Manual IR pictures can be taken in dial settings SCN, M, A, and S. Personally, I prefer M so I have more control. These shots required a tripod, as the shutter speeds can be between 2 and 10 seconds, depending upon the aperature. Also, if you are shooting foliage, you want to make sure there is no wind, as it will show up blurry. Depending upon the White Balance you choose (discussed later), the pictures will come out either Red and Greenish. These shots only require a Infrared Filter.


Pretty much any Sony camera can take IR pictures in Manual mode, so long as you can add the filter and have the ability to shoot in long shutter speeds. Only the Sony cams with the Nightshot feature can shoot IRs in Nightshot. You will also need an IR filter. The most popular one I've seen, and what I use, is the Hoya R72 filter. It can be bought from B&H ( http://www.bhphoto.com ), The Filter Connection ( http://www.2filter.com ), and other places. Some people use the Wratten 87c, and I believe there is a B+W Infrared filter, but I can't speak to these as I haven't used them.

If you are going to shoot IRs in Nightshot mode, you will need one or more ND (Neutral Density) filters. These basically darken the scene, keeping the IR shot from being overexposed. I used tp stack 2 ND filters (a 1 stop and 2 stop together) and my polarizer to get good results. This gave me lots of vignetting (darkening on the corners) Now I use a 10 stop B+W ND filter, and I really like it. It lets pretty much no visible light through. If the IR light is not strong, though, it doesn't work very well. In those cases, I use my other ND filters.

Another good thing to have when shooting in Nightshot is a donut cover for the IR emitters. These are the two little holes that are around the lens near the top. If you don't cover these, you will get a round circular reflection near the top of your pictures from the IR light reflecting off of your filter. I made my donut out of cardboard. I cut the outside diameter by using my lens cover, and the inside diameter I adjusted till it was just outside of the lens. Pop the donut on and then stick your IR filter on over the top.


Anything! Plants glow white, water and sky turns black (or blue if shooting manual), clouds turn white, etc. Everyday normal things look magical in IR. See the end of this post to see some examples.


From my expience (and what I've read), the best time to shoot IR is either in the late morning or early evening. When the sun is directly overhead, it is hard to get good contrast between IR sensitive objects and the sky. My best results have been shooting in the evening, about two hours before sundown. Also, my shots seem to turn out the best when the sun is behind me.


For Nightshot IRs, change the dial to "Auto" and set the Nightshot switch to Nightshot.
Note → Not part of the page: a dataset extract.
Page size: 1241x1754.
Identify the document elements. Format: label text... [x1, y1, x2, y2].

Add on your ND filters if the scene is too overexposed. Also, use the EV jog dial and change it to "-2". This will force the fastest shutter speed possible in Nightshot, and help in darkening the scene. You can shoot these handheld, but because I have a hard time keeping the camera steady at these shutter speeds, I like to use a tripod. Also, remember to make sure you have your IR emitter donut on. For focus, I normally use Auto. If the IR light is not strong, though, you may want to switch to Manual to ensure the image is sharp.
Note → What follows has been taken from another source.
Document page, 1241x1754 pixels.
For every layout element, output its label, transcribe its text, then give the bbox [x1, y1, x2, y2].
For Manual, I use M mode. Depending on what DOF I want, I adjust my Aperature. Normally I shoot around F4. I then adjust the Shutter Speed till I get "0 EV" on the camera. This can take some experimentation, as the camera doesn't always meter correctly on these scenes. I usually try to bracket my shots by 1 EV on each side, just to be safe. Composing in manual can be hard, as you can't see what you are shooting. If you switch to "SCN" mode, and set the EV to +2, you should be able to compose ok. Once composed, switch back to "M" and shoot away.


This is something I haven't quite gotten figured out yet. If you shoot with "Daylight", your pictures come out with a Reddish tint. With "Indoor", you will get a purplish tint. What I like to do is put my IR filter on, and use the "Manual WB" button. This will make the foliage green and the sky reddish.

Ok, I think that's everything for the first part.